Method Over two separate two-week periods we audited calls received by the hospice contact nurse, duty palliative care nurse specialist (DPCNS), and on-call doctor. We asked call holders to complete data collection forms for each call received. Results were collated and analysed.
Results Over the observed 4-week period 355 calls were received (N=143 + N=212, respectively). Nearly half of the calls were received out of hours 48% (170/355).

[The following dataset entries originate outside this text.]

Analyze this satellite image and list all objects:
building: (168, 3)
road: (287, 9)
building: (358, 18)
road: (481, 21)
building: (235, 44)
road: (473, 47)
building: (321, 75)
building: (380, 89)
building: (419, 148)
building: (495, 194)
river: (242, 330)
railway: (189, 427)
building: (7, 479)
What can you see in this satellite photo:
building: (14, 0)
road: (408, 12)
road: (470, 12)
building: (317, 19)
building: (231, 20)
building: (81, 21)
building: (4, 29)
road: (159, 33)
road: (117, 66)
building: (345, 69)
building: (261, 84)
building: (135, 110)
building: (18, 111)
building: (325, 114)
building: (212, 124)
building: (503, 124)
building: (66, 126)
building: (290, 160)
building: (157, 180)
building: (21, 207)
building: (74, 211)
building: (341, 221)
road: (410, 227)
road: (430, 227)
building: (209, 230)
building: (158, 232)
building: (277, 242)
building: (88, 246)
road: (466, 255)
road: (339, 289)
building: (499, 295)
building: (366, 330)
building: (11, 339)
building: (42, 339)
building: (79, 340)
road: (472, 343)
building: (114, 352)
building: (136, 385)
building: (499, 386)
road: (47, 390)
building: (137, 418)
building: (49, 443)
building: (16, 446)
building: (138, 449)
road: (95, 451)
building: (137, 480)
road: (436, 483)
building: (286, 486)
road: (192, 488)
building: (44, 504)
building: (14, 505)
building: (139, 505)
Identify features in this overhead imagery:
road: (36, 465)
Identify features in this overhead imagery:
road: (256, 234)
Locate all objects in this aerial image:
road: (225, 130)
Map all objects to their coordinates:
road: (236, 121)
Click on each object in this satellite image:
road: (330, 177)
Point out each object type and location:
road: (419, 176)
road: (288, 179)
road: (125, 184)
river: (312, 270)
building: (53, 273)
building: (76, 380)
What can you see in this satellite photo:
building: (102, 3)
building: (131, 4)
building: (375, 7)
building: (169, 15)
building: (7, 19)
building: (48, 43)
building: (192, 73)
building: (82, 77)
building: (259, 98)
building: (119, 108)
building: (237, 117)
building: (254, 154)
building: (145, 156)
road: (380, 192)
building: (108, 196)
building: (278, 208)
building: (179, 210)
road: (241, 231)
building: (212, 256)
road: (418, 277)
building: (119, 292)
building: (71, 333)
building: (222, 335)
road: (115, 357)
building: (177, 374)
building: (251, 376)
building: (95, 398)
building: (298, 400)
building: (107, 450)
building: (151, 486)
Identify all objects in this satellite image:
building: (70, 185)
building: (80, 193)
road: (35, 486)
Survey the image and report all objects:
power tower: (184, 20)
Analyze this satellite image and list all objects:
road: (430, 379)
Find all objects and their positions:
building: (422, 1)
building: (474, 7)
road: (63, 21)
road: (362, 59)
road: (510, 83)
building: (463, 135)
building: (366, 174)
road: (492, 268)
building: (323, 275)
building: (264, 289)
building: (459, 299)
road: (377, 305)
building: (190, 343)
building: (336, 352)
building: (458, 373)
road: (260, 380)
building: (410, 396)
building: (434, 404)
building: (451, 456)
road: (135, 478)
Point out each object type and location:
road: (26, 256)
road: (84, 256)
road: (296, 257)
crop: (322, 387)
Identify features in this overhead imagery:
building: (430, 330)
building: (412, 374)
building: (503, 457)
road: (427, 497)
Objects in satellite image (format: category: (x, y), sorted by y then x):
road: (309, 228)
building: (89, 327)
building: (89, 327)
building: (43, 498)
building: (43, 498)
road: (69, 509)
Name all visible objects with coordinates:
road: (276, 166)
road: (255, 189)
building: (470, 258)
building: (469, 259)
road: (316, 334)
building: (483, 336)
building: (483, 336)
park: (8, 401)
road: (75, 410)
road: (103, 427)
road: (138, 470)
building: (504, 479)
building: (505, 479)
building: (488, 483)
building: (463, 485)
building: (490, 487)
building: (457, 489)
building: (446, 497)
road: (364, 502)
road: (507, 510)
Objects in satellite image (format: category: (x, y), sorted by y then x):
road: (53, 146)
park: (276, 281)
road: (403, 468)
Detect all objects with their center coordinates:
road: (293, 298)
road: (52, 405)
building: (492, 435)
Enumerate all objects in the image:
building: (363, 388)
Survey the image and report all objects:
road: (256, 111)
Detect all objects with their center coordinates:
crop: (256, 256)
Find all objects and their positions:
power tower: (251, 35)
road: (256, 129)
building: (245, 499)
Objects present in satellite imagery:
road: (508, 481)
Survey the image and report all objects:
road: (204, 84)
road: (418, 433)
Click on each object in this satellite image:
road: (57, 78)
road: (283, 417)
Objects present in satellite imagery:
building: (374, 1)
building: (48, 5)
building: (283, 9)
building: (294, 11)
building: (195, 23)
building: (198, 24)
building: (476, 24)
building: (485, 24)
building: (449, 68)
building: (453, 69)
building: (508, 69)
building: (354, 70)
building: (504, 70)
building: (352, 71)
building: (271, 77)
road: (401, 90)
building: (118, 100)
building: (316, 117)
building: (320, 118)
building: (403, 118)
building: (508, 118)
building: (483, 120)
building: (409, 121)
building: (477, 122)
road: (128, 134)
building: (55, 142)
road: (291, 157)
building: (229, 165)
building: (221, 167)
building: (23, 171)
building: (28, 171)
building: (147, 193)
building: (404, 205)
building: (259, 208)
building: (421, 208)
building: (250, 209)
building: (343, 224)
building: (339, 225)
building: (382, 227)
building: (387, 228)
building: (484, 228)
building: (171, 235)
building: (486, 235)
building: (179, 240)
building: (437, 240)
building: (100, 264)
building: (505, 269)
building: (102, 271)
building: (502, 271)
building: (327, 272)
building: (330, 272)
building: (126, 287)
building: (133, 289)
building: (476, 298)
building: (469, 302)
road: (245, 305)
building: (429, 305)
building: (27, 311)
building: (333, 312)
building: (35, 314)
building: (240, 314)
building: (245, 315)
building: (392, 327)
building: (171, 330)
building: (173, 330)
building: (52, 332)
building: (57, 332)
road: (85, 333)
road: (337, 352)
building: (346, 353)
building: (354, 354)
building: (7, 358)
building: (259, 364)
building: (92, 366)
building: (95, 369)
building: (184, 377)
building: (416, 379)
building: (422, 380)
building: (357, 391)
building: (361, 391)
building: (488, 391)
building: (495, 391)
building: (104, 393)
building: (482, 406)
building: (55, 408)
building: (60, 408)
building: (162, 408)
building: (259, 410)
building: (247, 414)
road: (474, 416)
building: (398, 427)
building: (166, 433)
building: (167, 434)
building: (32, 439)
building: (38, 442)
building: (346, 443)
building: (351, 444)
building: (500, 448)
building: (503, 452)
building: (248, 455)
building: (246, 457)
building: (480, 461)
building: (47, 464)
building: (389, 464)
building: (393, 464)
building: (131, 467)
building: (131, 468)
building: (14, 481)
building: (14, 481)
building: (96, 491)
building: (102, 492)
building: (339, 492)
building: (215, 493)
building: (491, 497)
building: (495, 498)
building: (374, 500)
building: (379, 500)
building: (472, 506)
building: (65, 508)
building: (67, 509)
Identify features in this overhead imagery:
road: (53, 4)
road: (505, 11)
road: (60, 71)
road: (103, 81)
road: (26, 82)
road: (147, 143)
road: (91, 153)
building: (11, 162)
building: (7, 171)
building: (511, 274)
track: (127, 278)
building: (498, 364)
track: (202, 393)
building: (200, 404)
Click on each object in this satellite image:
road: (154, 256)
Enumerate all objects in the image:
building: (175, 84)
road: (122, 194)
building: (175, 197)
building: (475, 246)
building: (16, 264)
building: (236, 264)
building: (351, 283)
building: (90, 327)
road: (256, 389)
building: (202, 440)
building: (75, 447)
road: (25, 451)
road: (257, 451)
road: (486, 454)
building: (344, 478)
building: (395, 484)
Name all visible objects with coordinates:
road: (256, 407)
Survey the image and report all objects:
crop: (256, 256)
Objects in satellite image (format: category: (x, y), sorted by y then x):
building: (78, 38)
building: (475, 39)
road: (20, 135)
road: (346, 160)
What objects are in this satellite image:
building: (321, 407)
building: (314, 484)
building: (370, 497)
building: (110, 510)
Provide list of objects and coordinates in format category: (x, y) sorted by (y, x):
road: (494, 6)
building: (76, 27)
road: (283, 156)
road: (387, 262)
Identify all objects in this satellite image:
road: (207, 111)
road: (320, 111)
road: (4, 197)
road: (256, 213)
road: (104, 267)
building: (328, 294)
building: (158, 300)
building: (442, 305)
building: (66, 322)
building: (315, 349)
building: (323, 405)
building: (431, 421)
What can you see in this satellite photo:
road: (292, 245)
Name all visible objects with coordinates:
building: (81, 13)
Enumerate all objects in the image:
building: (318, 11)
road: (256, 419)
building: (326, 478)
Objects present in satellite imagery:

Calls were received from patient relatives 28% (N=98/355), district and community nurses 25% (N=88/355), administrative team members 17% (N=62/355), and GP/hospital doctors 14% (N=51/355).
The most common reason for calls were clinical advice 38% (N= 137/365), administrative queries 28% (N= 103/365) and clinical updates 17% (N= 62/365). The majority of calls were of short duration, <15 minutes 84% (N= 297/355).
The most common outcomes following all calls were clinical advice being issued 32% (N=121/383). Calls were mostly received by the correct hospice team member, 89% (N= 316/355).
Conclusion The results show that nearly 1/2 of advice calls were out of hours. Calls are predominantly from relatives and health care professionals, not patients. The findings suggest that our current telephone advice model is efficient and highlights the increasing demand for 24/7 palliative care telephone services. The findings of this work will help further inform local palliative medicine service provision planning.